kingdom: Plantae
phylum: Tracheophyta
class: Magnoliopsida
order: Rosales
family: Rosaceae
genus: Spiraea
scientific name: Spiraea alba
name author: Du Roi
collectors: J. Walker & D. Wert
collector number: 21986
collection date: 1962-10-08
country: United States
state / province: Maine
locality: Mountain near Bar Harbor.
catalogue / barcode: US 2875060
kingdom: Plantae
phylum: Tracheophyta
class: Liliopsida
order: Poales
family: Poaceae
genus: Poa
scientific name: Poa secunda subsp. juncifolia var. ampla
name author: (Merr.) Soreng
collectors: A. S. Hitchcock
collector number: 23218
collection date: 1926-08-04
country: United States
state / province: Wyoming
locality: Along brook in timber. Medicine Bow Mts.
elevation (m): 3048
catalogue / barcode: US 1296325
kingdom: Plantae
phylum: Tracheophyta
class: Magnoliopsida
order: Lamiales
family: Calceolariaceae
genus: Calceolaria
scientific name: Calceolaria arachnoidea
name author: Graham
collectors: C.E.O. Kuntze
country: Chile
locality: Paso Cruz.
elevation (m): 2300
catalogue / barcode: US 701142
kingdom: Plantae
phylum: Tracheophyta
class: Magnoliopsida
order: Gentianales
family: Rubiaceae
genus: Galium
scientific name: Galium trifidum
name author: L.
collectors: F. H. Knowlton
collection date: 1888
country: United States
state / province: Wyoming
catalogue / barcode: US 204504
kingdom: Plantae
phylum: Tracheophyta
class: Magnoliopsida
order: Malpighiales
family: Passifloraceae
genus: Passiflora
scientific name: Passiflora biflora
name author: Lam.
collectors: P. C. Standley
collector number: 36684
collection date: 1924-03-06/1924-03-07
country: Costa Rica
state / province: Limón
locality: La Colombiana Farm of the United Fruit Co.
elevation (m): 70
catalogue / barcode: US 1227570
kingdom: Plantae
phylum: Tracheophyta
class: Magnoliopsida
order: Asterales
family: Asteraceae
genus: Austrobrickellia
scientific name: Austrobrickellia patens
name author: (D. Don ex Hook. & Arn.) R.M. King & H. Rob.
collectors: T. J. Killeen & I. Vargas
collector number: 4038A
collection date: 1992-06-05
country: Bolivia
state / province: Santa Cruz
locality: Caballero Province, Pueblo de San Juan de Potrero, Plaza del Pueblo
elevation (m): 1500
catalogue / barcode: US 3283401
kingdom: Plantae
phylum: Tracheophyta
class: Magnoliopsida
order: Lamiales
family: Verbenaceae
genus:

--*--

Requirements:
Reproduce the listing above, substituting "collected by" for every occurrence of "collectors" and leaving all other text unchanged.

Response to this exercise:
kingdom: Plantae
phylum: Tracheophyta
class: Magnoliopsida
order: Rosales
family: Rosaceae
genus: Spiraea
scientific name: Spiraea alba
name author: Du Roi
collected by: J. Walker & D. Wert
collector number: 21986
collection date: 1962-10-08
country: United States
state / province: Maine
locality: Mountain near Bar Harbor.
catalogue / barcode: US 2875060
kingdom: Plantae
phylum: Tracheophyta
class: Liliopsida
order: Poales
family: Poaceae
genus: Poa
scientific name: Poa secunda subsp. juncifolia var. ampla
name author: (Merr.) Soreng
collected by: A. S. Hitchcock
collector number: 23218
collection date: 1926-08-04
country: United States
state / province: Wyoming
locality: Along brook in timber. Medicine Bow Mts.
elevation (m): 3048
catalogue / barcode: US 1296325
kingdom: Plantae
phylum: Tracheophyta
class: Magnoliopsida
order: Lamiales
family: Calceolariaceae
genus: Calceolaria
scientific name: Calceolaria arachnoidea
name author: Graham
collected by: C.E.O. Kuntze
country: Chile
locality: Paso Cruz.
elevation (m): 2300
catalogue / barcode: US 701142
kingdom: Plantae
phylum: Tracheophyta
class: Magnoliopsida
order: Gentianales
family: Rubiaceae
genus: Galium
scientific name: Galium trifidum
name author: L.
collected by: F. H. Knowlton
collection date: 1888
country: United States
state / province: Wyoming
catalogue / barcode: US 204504
kingdom: Plantae
phylum: Tracheophyta
class: Magnoliopsida
order: Malpighiales
family: Passifloraceae
genus: Passiflora
scientific name: Passiflora biflora
name author: Lam.
collected by: P. C. Standley
collector number: 36684
collection date: 1924-03-06/1924-03-07
country: Costa Rica
state / province: Limón
locality: La Colombiana Farm of the United Fruit Co.
elevation (m): 70
catalogue / barcode: US 1227570
kingdom: Plantae
phylum: Tracheophyta
class: Magnoliopsida
order: Asterales
family: Asteraceae
genus: Austrobrickellia
scientific name: Austrobrickellia patens
name author: (D. Don ex Hook. & Arn.) R.M. King & H. Rob.
collected by: T. J. Killeen & I. Vargas
collector number: 4038A
collection date: 1992-06-05
country: Bolivia
state / province: Santa Cruz
locality: Caballero Province, Pueblo de San Juan de Potrero, Plaza del Pueblo
elevation (m): 1500
catalogue / barcode: US 3283401
kingdom: Plantae
phylum: Tracheophyta
class: Magnoliopsida
order: Lamiales
family: Verbenaceae
genus:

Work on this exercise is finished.